Maurice Druon, a former "perpetual secretary" of the academy, who briefly served as culture minister under President Pompidou, broke the academy's tradition of keeping its debates secret by publishing a vitriolic essay against the candidacy of Giscard on the front page of the Figaro Littéraire.

You might have thought Giscard was too busy trying to get his European Constitution approved by EU heads of state. But his father, Edmond, was an academician, and Giscard has long harboured literary yearnings. Shortly before he became president in 1974, he said: "If I were certain to have the power of writing . . . the equivalent of the oeuvre of Guy de Maupassant or Gustave Flaubert, it is without doubt towards this sort of activity that I would turn, with joy." But Giscard's literary output - half a dozen political books and a novel about a provincial notable who seduces a hitchhiker - "does not impose him on the history of French literature", Druon wrote.

"Giscard's election would bring great prestige to the academy," argued Déon, a leader of the pro-Giscard camp. "He was the head of state, and there's a good chance he'll be president of Europe."

Druon harked back to Giscard's monarchical manner when he was president of France, and the bad blood between him and President Jacques Chirac. The French leader is the official "protector" of the academy and receives all new academicians. Druon said it was unseemly for a former "protector" to seek votes from academicians whose election he approved.

"The candidacy of Mr Giscard d'Estaing is political, and that's the rub," he added.

"What bad faith!" Déon retorted. Druon got the former Gaullist prime ministers, Michel Debré and Pierre Messmer, elected to the academy. The latter allied himself with Druon in opposing Giscard. Their chief grievance was that he wrested the presidency from the Gaullists nearly 30 years ago.
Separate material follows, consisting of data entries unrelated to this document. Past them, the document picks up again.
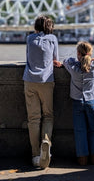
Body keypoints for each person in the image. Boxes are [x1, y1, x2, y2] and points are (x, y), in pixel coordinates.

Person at [62, 41, 94, 166]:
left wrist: (77, 59)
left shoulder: (73, 68)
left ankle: (82, 158)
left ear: (78, 53)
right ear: (90, 53)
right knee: (93, 129)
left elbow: (66, 60)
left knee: (80, 130)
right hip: (91, 101)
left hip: (77, 101)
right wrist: (92, 59)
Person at [23, 15, 60, 169]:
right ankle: (46, 142)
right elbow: (55, 59)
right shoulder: (52, 39)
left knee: (33, 119)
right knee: (48, 116)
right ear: (50, 27)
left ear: (36, 26)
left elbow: (27, 57)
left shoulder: (29, 39)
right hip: (46, 81)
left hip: (30, 80)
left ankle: (35, 154)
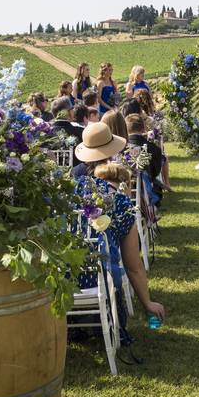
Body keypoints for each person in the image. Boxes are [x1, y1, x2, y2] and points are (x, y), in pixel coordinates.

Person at [73, 123, 165, 348]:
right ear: (112, 150)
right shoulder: (120, 201)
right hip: (101, 280)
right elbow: (133, 265)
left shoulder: (70, 190)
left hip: (66, 278)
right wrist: (148, 303)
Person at [125, 114, 163, 181]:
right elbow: (156, 173)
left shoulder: (120, 148)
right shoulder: (155, 149)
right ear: (143, 129)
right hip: (148, 188)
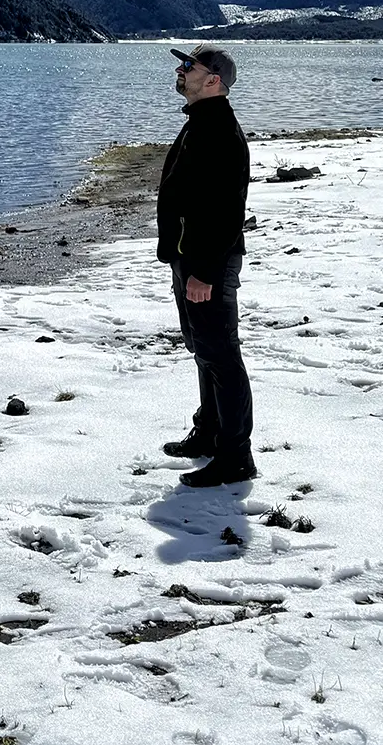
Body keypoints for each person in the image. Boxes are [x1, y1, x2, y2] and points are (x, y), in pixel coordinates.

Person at [157, 44, 255, 488]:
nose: (181, 71)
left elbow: (226, 212)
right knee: (204, 351)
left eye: (189, 66)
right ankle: (210, 433)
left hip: (207, 264)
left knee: (221, 355)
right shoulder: (201, 122)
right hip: (190, 259)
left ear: (213, 79)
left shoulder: (219, 131)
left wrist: (207, 272)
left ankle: (236, 456)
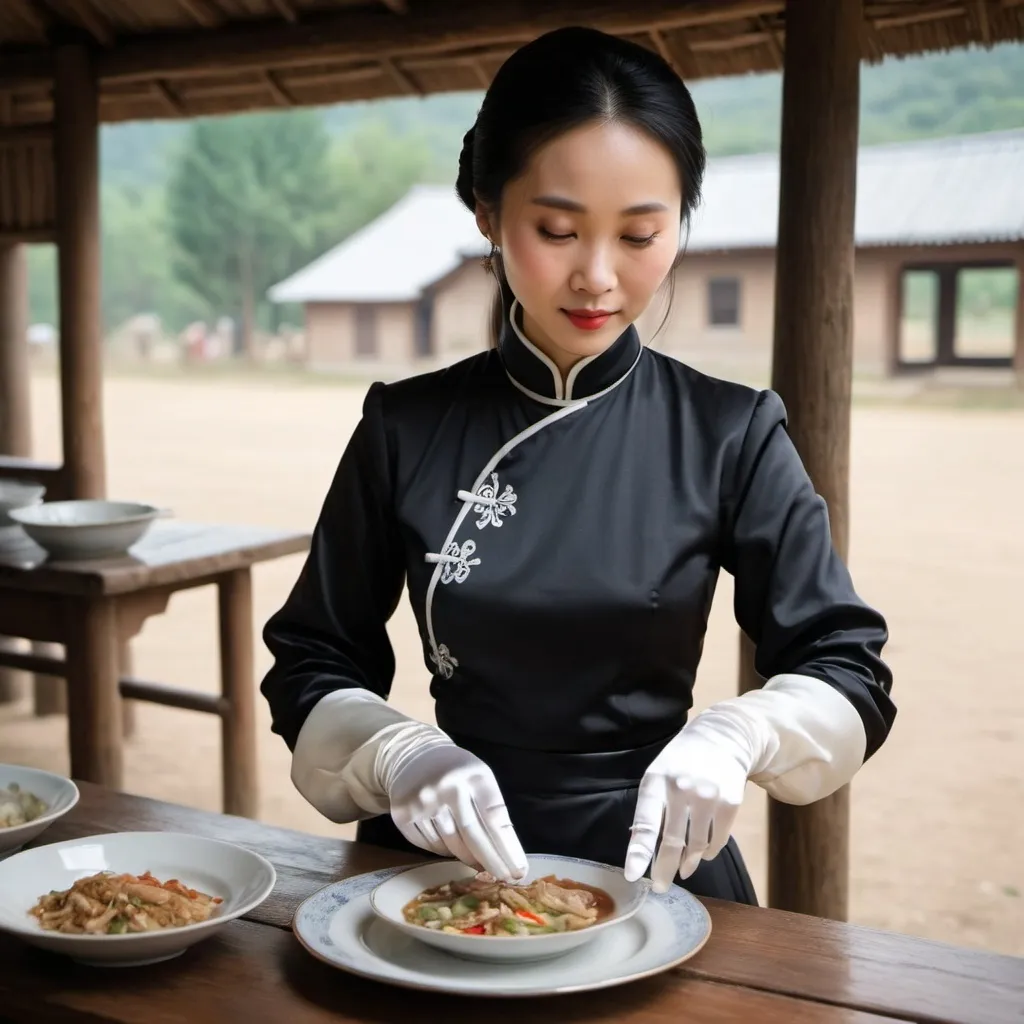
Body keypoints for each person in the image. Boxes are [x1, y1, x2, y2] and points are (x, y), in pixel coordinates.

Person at [260, 26, 896, 905]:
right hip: (438, 863)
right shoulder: (403, 427)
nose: (597, 276)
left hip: (660, 870)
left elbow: (846, 665)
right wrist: (399, 753)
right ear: (486, 212)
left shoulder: (731, 431)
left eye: (641, 235)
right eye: (556, 229)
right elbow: (311, 657)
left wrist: (738, 736)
The battle was cut-throat. The "immortals" received an anonymous letter reminding them that Giscard accepted diamonds from Emperor Bokassa, and containing a selection of anti-Giscard quotes by de Gaulle, Pompidou and others. The Giscard camp accused Druon of directing the dirty tricks.

"If Valéry Giscard d'Estaing is elected, Druon's situation will be very difficult," Déon predicted.

On Thursday, Giscard received 19 of 34 votes cast, achieving immortality by a whisker. Then the ballots were burned, as is the custom. But Gaullist academicians are threatening to boycott Thursday afternoon sessions devoted to drafting the definitive French dictionary. It could take years to restore the cosy old boys' club atmosphere on the quai de Conti.

In the meantime, it feels more like a den of plotters.